[[ Extracted records, beginning ]]

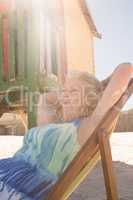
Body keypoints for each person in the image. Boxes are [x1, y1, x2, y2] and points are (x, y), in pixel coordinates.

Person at [0, 71, 104, 200]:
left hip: (14, 188)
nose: (64, 94)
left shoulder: (84, 128)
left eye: (74, 91)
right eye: (63, 90)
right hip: (7, 172)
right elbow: (45, 99)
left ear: (90, 100)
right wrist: (68, 94)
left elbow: (125, 70)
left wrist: (103, 86)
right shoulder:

[[ Extracted records, end ]]

Every line in the records is to be retyped exactly as it stands; the pictures stay out.

Body keypoints for each person in the image. Boxes are [x1, y1, x2, y2] and points are (x, y), in pixel coordinates.

Person at [0, 71, 104, 200]:
left hip: (14, 188)
nose: (64, 94)
left shoulder: (84, 128)
left eye: (74, 91)
right eye: (63, 90)
right hip: (7, 172)
right elbow: (45, 99)
left ear: (90, 100)
right wrist: (68, 94)
left elbow: (125, 70)
left wrist: (103, 86)
right shoulder:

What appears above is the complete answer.